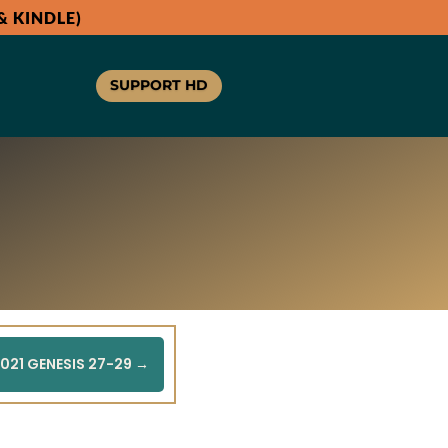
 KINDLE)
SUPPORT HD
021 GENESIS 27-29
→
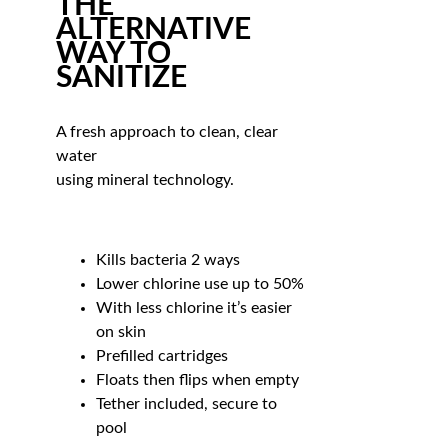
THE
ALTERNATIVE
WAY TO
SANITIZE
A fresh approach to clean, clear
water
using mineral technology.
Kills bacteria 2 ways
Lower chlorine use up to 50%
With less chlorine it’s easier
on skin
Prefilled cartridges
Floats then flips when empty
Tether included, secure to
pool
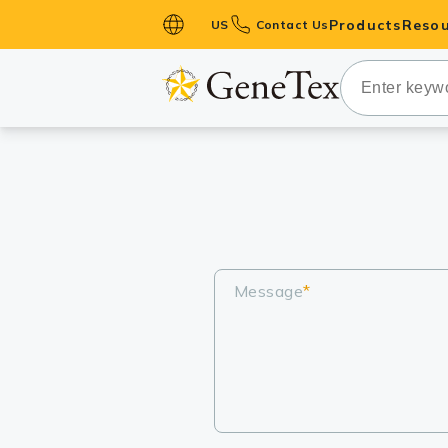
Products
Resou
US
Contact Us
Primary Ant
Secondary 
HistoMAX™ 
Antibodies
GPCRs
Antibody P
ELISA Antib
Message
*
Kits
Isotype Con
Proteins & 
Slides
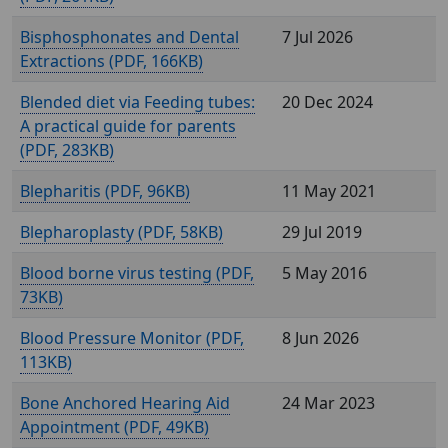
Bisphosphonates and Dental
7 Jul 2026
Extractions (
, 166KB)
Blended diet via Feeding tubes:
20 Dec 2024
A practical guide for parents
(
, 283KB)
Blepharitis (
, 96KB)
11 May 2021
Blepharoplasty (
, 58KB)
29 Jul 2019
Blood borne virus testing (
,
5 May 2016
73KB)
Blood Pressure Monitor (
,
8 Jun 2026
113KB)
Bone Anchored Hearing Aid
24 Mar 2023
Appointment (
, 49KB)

**Exercise aim**. Going through the entries, return every line holding the word "Blood".

**Written solution**.
Blood borne virus testing (
Blood Pressure Monitor (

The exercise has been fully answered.